Database block size:                  32768
Blocks per segment of large relation: 65536
WAL block size:                       65536
Bytes per WAL segment:                33554432

the diff I change the omnipitr/lib/OmniPITR/Program/Backup/Slave.pm is:

*** Slave.pm    2015-01-30 12:10:33.000000000 +0800
--- Slave.pm.new        2015-01-30 12:09:21.427151573 +0800
***************
*** 373,378 ****
--- 373,379 ----

      my ( $part_1, $part_2, $min_xlog ) = ( $1, $2, $3 );
      $part_2 =~ s/(.{1,6})\z//;
+     $part_2 = sprintf '%X', hex("$part_2")/2;
      my $part_3 = $1;

      $self->{ 'meta' }->{ 'xlog-min' } = $min_xlog;
***************
*** 455,460 ****
--- 456,462 ----
      my ( $series, $offset ) = split m{/}, $location;

      $offset =~ s/.{0,6}$//;
+     $offset = sprintf '%X', hex("$offset")/2;

      my $location_filename = sprintf '%08s%08s%08s', $timeline, $series, $offset;

Answer 12 · 2015-01-30T05:37:35.000Z

Sorry, but I don't think I'll "fix" it. The simple reason is that I'm very unsure about potential ramifications of changing xlog size. While you definitely had your reasons to pick such thing, I don't think these are generally applicable.
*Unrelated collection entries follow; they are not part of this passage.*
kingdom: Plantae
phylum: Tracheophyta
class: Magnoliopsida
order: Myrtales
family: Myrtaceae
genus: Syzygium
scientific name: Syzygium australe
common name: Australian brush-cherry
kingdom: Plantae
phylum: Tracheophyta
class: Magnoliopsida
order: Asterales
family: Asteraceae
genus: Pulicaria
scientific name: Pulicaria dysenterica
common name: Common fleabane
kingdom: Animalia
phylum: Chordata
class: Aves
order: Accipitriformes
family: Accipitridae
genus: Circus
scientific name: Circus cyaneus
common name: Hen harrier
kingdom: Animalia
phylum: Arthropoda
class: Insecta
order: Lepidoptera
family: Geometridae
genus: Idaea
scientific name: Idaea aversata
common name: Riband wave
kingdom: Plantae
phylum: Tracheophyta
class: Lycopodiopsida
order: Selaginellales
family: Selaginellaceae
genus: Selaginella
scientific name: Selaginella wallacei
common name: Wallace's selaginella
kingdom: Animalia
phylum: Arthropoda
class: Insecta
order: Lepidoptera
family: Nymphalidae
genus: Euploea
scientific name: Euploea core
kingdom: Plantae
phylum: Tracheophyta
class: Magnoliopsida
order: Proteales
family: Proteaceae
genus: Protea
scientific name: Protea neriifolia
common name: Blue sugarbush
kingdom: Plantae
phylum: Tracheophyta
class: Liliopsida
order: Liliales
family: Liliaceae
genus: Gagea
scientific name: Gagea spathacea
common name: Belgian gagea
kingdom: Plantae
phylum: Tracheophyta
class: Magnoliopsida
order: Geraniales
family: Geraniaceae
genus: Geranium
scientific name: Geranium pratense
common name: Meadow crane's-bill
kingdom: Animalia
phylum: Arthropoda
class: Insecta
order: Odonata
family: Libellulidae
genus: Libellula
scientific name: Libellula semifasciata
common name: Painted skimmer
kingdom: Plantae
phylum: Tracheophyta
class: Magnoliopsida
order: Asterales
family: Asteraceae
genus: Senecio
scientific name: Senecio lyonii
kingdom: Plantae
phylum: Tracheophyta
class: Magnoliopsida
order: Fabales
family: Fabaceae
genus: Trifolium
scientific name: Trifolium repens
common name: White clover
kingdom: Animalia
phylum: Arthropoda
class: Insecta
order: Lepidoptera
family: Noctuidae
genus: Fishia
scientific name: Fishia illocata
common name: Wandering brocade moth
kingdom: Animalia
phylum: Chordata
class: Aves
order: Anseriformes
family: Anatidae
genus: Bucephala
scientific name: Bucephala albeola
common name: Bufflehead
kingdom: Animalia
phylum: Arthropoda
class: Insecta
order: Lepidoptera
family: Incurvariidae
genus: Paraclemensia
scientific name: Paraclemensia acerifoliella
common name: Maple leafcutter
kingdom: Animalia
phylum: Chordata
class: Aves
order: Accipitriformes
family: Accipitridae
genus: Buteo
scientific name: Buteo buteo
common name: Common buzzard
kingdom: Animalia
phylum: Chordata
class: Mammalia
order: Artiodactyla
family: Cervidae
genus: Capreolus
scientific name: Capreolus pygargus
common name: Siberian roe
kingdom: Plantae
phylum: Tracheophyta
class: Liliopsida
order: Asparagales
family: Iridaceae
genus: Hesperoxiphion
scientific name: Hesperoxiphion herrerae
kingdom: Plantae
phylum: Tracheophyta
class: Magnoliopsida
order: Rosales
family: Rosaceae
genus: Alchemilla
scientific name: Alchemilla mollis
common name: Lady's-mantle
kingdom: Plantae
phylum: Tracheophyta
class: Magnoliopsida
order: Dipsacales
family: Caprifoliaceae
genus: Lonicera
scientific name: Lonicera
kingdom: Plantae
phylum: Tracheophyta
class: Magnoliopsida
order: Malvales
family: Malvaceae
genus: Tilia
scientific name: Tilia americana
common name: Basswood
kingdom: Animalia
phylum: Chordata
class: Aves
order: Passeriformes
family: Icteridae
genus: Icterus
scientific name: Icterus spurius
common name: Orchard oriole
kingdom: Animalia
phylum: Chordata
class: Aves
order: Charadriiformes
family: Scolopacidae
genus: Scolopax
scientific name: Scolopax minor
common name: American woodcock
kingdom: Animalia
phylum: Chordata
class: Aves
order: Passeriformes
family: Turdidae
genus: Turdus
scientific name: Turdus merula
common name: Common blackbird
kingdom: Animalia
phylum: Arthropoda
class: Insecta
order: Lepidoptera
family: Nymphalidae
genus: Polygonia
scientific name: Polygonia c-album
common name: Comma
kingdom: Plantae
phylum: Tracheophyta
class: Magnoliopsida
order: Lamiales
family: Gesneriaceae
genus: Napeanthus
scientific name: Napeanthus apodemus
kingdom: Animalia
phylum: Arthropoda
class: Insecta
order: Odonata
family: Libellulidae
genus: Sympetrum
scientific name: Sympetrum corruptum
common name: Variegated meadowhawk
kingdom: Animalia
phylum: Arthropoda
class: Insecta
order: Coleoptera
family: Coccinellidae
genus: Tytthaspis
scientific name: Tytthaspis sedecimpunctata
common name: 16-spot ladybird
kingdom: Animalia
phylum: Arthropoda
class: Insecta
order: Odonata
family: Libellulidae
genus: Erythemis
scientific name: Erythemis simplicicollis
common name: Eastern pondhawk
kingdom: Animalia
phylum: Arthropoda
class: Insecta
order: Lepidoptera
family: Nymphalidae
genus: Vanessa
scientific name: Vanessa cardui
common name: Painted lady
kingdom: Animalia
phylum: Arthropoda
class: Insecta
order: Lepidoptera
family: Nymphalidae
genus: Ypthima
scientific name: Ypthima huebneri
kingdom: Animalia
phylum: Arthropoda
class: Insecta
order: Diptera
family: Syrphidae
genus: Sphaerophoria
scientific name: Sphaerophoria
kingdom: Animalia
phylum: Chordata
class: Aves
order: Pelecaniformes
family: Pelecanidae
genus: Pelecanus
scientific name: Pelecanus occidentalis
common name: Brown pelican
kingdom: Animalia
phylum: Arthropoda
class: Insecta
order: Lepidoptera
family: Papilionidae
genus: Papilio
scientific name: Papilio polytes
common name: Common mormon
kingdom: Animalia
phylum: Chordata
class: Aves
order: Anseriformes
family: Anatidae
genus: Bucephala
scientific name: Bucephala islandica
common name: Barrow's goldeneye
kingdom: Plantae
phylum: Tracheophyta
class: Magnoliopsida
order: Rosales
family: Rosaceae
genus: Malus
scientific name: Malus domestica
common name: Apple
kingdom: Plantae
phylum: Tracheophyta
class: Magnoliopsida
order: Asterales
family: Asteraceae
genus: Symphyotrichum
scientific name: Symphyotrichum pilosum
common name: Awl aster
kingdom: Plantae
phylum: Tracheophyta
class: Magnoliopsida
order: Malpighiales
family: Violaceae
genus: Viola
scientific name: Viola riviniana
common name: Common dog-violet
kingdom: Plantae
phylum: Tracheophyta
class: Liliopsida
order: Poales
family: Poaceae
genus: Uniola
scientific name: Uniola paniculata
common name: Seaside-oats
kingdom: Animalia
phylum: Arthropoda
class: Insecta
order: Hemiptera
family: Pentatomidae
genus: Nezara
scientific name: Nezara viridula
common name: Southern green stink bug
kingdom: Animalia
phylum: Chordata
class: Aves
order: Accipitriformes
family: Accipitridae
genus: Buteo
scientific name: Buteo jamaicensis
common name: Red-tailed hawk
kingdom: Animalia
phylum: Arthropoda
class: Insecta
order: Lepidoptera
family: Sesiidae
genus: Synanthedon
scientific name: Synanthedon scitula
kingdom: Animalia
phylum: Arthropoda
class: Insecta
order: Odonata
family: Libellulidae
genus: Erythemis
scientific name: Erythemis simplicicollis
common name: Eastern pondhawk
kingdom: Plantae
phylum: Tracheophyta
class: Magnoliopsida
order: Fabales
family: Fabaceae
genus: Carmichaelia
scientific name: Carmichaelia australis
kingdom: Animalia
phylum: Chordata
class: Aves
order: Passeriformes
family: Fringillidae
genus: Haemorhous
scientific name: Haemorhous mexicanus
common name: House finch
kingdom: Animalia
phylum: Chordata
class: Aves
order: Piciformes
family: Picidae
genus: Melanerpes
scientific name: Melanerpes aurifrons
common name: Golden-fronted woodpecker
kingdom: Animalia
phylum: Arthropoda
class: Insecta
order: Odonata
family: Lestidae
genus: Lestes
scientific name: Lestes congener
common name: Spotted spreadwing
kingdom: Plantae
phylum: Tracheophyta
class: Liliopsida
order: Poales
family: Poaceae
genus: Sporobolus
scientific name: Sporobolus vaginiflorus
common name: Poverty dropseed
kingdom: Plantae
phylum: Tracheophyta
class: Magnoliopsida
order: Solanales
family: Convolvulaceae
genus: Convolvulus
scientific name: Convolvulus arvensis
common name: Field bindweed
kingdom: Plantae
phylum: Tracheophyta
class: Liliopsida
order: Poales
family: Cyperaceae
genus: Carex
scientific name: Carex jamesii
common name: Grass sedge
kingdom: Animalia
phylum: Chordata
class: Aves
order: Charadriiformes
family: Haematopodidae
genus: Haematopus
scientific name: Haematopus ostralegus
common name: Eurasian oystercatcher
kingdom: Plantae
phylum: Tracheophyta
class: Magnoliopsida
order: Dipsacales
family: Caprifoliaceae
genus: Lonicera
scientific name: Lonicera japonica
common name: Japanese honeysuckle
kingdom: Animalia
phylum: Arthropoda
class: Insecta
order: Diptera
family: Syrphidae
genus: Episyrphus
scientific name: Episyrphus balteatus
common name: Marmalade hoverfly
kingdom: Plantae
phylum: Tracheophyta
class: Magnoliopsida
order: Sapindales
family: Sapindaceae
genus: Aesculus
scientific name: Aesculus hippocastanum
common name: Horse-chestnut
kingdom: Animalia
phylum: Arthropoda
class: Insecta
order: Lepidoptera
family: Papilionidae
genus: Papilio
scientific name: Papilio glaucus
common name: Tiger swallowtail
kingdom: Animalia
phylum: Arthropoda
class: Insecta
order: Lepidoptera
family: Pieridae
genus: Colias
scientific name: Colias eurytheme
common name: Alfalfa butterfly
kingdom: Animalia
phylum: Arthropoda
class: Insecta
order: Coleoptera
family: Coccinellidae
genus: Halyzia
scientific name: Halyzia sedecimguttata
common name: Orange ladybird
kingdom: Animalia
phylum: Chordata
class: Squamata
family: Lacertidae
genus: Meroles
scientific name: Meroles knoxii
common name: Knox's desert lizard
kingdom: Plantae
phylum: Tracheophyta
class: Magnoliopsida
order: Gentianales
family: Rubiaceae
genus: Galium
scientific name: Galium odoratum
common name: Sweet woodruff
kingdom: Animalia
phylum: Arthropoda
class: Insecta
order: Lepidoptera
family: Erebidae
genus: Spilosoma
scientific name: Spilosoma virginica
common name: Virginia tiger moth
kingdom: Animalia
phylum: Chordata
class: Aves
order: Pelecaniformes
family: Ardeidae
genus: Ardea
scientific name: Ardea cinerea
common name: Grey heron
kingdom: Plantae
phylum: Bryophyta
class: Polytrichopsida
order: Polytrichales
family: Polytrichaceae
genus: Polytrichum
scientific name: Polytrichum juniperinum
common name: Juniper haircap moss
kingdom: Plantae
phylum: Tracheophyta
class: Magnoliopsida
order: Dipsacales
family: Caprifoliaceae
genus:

And since you have to support your own fork/configuration/build of PostgreSQL anyway, I think it's only logical to modify OmniPITR to work with such modified PostgreSQL on your end.

Answer 13 · 2015-01-30T05:59:26.000Z

Given the problem happens only in custom, modified, builds of PostgreSQL, I don't think it's good idea to patch OmniPITR to handle it.
Making fork, with this patch applied seems to be simple enough.